Selected extract ▸
::::::::::

Tag Archives: Meetings

Meetings, Influence, and the Bonsai Tree

An Amazon.com search for books on “meetings” returns 59,664 results. This is a pretty good indication of how we’re trying to get work done in organizations today. Some of the more colorful titles include Patrick Lencioni’s Death by Meeting, Boring Meetings Suck by Jon Petz and Don Snyder, and Stop the Meeting I Want to Get Off! by Scott Snair. Although meetings can serve many valuable purposes in business, to borrow a phrase from Mr. Petz, they suck as a forum for influencing groups.

The inherent flaw in trying to use meetings as an arena for influencing groups is the notion that a group can be influenced. A group is made up of individuals. Though they may operate under a common moniker, these individuals do not share a singular consciousness. Each person comes to the group with his/her own agenda. Sometimes the agendas of meeting participants clash and at other times they will overlap ven diagram style. It is highly unlikely that a group of individuals will come to the table with a single perfectly synchronized objective.

No matter how efficient, engaging, or energetic, a meeting is one of the least effective ways to influence people. Motivating a group to cooperate toward the achievement of a particular objective can only be accomplished by earning trust, demonstrating what’s in it for him/her and inspiring each person within the group to commit to the cause.

It seems obvious that categorizing people under a particular label, such as “staff” or “marketing department” won’t turn them into a single-minded Borg. Yet, time and again leaders make the mistake of treating groups as if they are an independent entity not a collection of separate personalities.

For example:

Attendees are rarely given the time and opportunity to review and contribute to a meeting agenda. Without regard for variances in learning and information processing styles, important issues are often initially raised during the very same meeting in which they are to be resolved. This is just right for the “driver” running the meeting at the same time that it is highly frustrating for the more analytical methodical participants in the room.

::::::::::

Reproduce the piece on meetings and influence in full, word for word. The material after this point comes from a separate, unrelated source.

::::::::::

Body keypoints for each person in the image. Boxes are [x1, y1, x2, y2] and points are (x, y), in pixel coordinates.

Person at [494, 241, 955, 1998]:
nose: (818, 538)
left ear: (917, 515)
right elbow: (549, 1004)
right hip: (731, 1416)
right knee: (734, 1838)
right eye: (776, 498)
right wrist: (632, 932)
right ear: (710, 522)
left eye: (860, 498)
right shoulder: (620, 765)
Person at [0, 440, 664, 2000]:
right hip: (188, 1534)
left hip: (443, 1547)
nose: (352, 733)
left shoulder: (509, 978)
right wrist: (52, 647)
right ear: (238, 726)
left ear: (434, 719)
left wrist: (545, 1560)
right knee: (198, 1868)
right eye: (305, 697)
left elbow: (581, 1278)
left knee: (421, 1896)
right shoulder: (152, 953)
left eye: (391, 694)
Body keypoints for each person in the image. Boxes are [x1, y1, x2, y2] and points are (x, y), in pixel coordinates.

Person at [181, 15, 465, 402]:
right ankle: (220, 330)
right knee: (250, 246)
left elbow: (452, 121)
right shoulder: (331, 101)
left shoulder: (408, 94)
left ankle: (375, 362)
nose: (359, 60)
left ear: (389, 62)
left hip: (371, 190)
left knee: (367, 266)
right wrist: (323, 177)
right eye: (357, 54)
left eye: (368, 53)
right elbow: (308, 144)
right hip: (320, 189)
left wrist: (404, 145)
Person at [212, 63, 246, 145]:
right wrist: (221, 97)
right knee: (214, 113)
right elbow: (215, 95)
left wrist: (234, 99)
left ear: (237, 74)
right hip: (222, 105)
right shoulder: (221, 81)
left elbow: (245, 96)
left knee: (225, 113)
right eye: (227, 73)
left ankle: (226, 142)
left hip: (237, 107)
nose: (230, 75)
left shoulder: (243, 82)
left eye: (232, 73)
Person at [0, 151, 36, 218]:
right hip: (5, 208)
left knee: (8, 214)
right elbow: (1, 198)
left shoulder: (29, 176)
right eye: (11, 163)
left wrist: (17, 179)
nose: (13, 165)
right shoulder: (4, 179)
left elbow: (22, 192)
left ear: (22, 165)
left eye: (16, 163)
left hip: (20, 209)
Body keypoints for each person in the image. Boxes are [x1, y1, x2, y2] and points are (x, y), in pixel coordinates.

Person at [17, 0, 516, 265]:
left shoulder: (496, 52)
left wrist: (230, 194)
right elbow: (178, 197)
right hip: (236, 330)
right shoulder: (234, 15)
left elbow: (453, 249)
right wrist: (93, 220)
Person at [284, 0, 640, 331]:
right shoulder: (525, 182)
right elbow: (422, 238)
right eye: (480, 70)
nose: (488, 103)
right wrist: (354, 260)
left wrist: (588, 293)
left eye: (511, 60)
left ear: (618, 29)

::::::::::

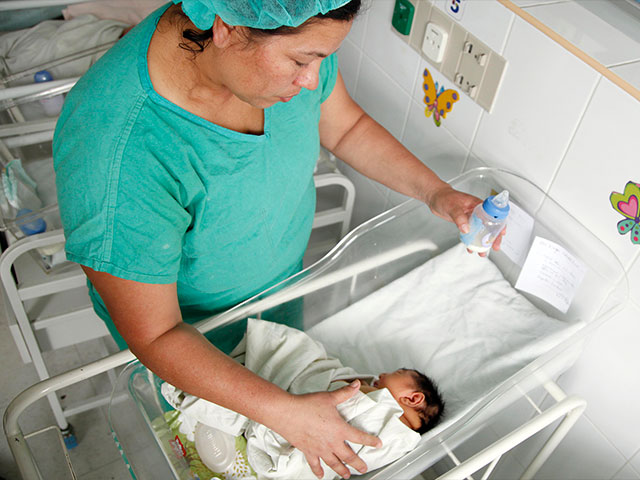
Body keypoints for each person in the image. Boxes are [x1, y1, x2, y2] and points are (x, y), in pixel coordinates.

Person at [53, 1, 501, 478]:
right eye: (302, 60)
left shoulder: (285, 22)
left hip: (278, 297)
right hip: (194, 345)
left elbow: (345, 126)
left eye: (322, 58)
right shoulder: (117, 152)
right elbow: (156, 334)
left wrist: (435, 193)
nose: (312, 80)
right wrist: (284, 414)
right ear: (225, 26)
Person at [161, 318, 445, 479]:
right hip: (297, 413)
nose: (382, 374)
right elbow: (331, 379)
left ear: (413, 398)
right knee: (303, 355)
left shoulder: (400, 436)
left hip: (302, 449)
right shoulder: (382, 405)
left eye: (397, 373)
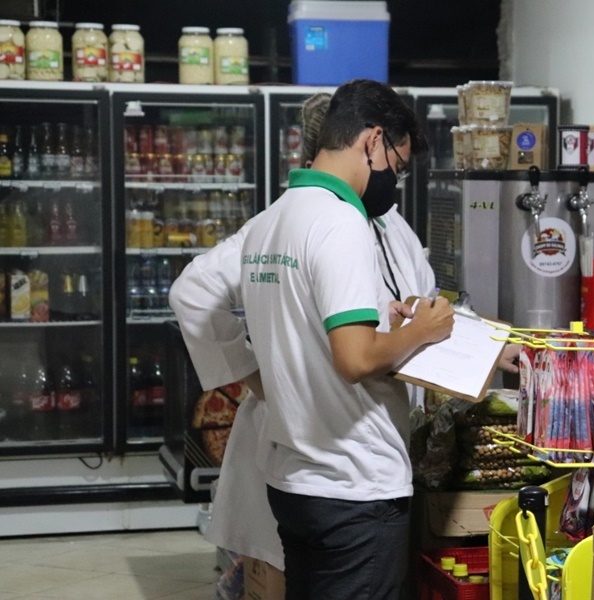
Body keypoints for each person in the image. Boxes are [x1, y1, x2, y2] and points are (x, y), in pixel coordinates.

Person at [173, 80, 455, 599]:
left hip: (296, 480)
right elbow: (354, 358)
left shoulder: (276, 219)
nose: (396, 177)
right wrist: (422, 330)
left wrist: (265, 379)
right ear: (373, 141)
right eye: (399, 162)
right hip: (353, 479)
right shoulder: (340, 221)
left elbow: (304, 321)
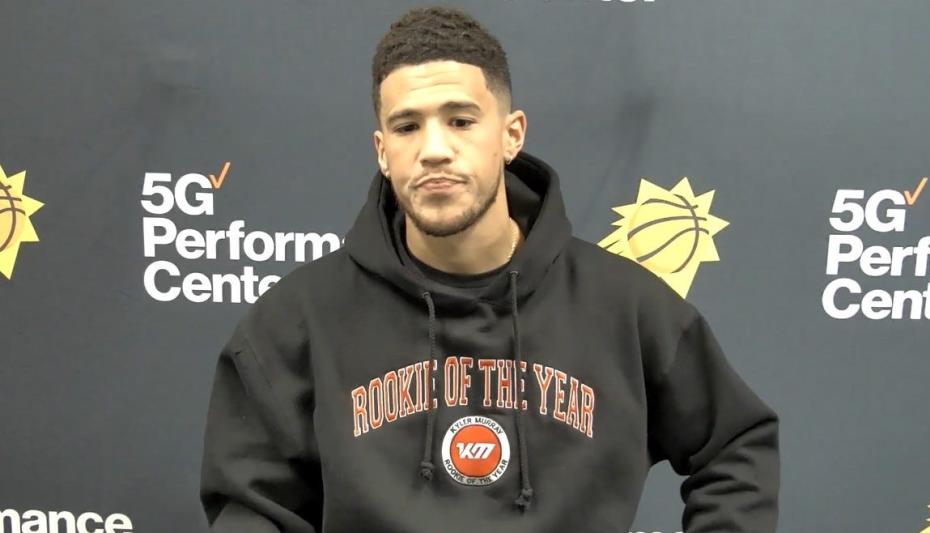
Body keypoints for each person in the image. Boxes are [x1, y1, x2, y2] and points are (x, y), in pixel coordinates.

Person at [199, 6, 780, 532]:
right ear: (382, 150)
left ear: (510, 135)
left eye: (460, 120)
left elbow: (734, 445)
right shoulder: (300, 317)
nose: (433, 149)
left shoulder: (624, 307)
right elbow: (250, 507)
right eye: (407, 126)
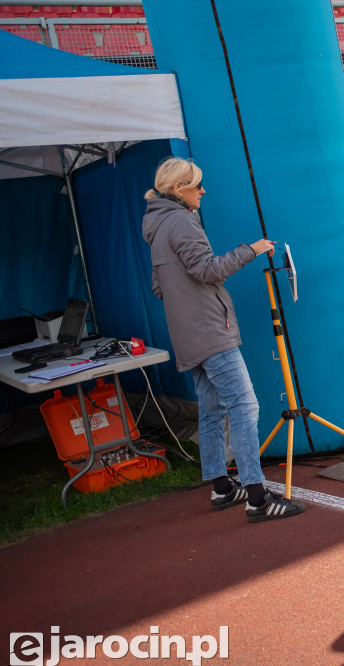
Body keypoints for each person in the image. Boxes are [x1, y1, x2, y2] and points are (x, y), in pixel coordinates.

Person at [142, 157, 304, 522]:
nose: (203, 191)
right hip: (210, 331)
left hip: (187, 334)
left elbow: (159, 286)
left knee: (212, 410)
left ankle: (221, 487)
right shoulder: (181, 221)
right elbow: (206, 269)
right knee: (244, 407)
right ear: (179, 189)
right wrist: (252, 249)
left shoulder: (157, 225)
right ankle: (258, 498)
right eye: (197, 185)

::::::::::

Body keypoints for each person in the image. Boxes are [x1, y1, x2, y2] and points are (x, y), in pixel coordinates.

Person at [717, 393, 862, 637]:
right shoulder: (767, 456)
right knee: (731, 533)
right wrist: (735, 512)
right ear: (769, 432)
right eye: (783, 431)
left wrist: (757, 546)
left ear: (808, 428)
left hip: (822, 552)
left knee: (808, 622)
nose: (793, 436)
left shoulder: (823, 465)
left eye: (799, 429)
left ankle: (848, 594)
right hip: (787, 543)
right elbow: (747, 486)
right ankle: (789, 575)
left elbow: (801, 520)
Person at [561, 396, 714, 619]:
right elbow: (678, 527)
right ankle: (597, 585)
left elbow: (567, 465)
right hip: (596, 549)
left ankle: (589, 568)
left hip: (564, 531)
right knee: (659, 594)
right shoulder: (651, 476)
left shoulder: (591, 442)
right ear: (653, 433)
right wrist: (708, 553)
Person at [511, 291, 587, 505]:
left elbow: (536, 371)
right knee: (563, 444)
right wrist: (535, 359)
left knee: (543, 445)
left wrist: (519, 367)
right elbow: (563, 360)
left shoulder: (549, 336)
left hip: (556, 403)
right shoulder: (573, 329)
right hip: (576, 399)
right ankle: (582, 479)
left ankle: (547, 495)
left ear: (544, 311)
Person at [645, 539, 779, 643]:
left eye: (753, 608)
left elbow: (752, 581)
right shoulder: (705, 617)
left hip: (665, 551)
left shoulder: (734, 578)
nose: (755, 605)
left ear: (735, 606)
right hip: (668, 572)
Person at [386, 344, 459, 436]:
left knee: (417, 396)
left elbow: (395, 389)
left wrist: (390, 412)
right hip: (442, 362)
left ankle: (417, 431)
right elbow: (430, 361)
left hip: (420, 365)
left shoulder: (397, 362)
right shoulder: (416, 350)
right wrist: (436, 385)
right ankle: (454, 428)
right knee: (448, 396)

::::::::::

Response to this exercise ▸
Tag Archives: Meetings

Meetings, Influence, and the Bonsai Tree

An Amazon.com search for books on “meetings” returns 59,664 results. This is a pretty good indication of how we’re trying to get work done in organizations today. Some of the more colorful titles include Patrick Lencioni’s Death by Meeting, Boring Meetings Suck by Jon Petz and Don Snyder, and Stop the Meeting I Want to Get Off! by Scott Snair. Although meetings can serve many valuable purposes in business, to borrow a phrase from Mr. Petz, they suck as a forum for influencing groups.

The inherent flaw in trying to use meetings as an arena for influencing groups is the notion that a group can be influenced. A group is made up of individuals. Though they may operate under a common moniker, these individuals do not share a singular consciousness. Each person comes to the group with his/her own agenda. Sometimes the agendas of meeting participants clash and at other times they will overlap ven diagram style. It is highly unlikely that a group of individuals will come to the table with a single perfectly synchronized objective.

No matter how efficient, engaging, or energetic, a meeting is one of the least effective ways to influence people. Motivating a group to cooperate toward the achievement of a particular objective can only be accomplished by earning trust, demonstrating what’s in it for him/her and inspiring each person within the group to commit to the cause.

It seems obvious that categorizing people under a particular label, such as “staff” or “marketing department” won’t turn them into a single-minded Borg. Yet, time and again leaders make the mistake of treating groups as if they are an independent entity not a collection of separate personalities.

For example:

Attendees are rarely given the time and opportunity to review and contribute to a meeting agenda. Without regard for variances in learning and information processing styles, important issues are often initially raised during the very same meeting in which they are to be resolved. This is just right for the “driver” running the meeting at the same time that it is highly frustrating for the more analytical methodical participants in the room.